Cannon was overwhelmed with shock after discovering her former teacher's apparent culpability

Asia Eaton, who teaches psychology at Florida International University, testified in a videotaped deposition played in court that Cannon's symptoms were a "textbook case" of image-based sexual abuse.

The common term "revenge porn" was misleading, she said, because abusers often have other motives including status, sexual gratification, and money.

"She is very clearly a victim of non-consensual pornography," Eaton testified.

Cannon told the jury and Insider that she kept the ordeal secret from her parents, knowing they were of "a different generation" when "this didn't exist."

She opened up to them eventually because she felt responsible for the harassing calls to their home. Initially, her mother did not understand her choices, but never wavered from unconditional love. Cannon's mother sat in the front row of the courtroom and dabbed her eyes with a tissue.

Cannon testified that when she discovered her former teacher's apparent culpability in sharing these pictures online, she was overwhelmed with feelings of shock, violation, and revulsion that sent her back to therapy. She was diagnosed with PTSD and prescribed antidepressants. She still goes to therapy weekly and expects to continue indefinitely.

"Someone that is on these websites looking for photos of people they used to teach, people who are still in school, that is really concerning to me," she testified. "Part of the reason I'm here today; it bothers me really deeply."

Cannon told the jury and Insider that she went to local police to report the incident, but they didn't end up bringing criminal charges against Doyle.

Despite being distraught over the leaking of the photos, Cannon told Insider she never blamed herself.

"I don't think I ever really felt shame. I sent them to my partner that I dated for four years long distance. I always had a very strong opinion about the fact that I should be able to express myself whatever way that I want to, and I shouldn't be punished for it and abused for it," she told Insider. "That was something that I held true."

Cannon wants to bring awareness to the damaging toll of 'revenge porn'

Eventually, Cannon quit television news and enrolled in graduate school at the University of North Carolina to become a therapist. Now that she works closely with sexual-assault victims, she's become more public about her own experience as a victim.

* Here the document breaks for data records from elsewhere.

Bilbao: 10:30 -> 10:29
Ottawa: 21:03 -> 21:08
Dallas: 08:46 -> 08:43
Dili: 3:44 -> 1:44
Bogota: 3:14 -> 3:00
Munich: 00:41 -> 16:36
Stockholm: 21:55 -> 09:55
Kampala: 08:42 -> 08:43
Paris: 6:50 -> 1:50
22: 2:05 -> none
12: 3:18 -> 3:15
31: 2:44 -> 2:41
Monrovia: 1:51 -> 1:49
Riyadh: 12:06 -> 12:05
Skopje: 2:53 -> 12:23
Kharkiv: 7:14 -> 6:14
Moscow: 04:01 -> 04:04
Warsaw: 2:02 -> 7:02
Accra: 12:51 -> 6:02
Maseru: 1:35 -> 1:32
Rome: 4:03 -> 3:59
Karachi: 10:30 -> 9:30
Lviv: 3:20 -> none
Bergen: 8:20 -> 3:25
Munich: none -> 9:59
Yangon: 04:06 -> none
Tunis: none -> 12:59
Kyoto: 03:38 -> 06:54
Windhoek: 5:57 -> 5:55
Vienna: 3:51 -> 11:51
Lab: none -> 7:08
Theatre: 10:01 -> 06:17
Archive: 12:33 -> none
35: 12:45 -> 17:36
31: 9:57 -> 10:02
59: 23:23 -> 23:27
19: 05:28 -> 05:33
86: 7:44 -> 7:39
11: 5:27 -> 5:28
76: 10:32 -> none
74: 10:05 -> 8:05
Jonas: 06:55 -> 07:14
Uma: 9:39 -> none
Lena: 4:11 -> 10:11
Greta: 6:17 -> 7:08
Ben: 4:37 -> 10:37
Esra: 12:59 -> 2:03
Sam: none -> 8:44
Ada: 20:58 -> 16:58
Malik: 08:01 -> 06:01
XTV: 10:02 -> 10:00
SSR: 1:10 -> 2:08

She was quoted by first name in an October 2020 Washington Post article about revenge porn. She also posts TikTok videos about her experience and the mental health effects of revenge porn using the handle @revengeprngirl.

To Cannon, sharing intimate photos is the younger generation's way of owning their sexuality — and this breach of privacy wouldn't stop her from expressing herself.

It does, however, serve as a reminder for people to be more conscious about how their photos are shared online and to be explicit about how they are permitting their photos to be used, Cannon says.

In an interview with Insider, Cannon said she is motivated to speak out — using her full legal name for the first time — because she wants to bring awareness to "how prominent and damaging" anonymous porn can be.

Cannon told Insider her civil case was not about making an example out of Doyle but rather holding him accountable.

"These websites work by being organized by country, then state, and then town. He went to a page for young women in the town that he works in, and he was looking for naked photos," she said. "To me, that's so alarming. There could have been people who are still his students on these websites."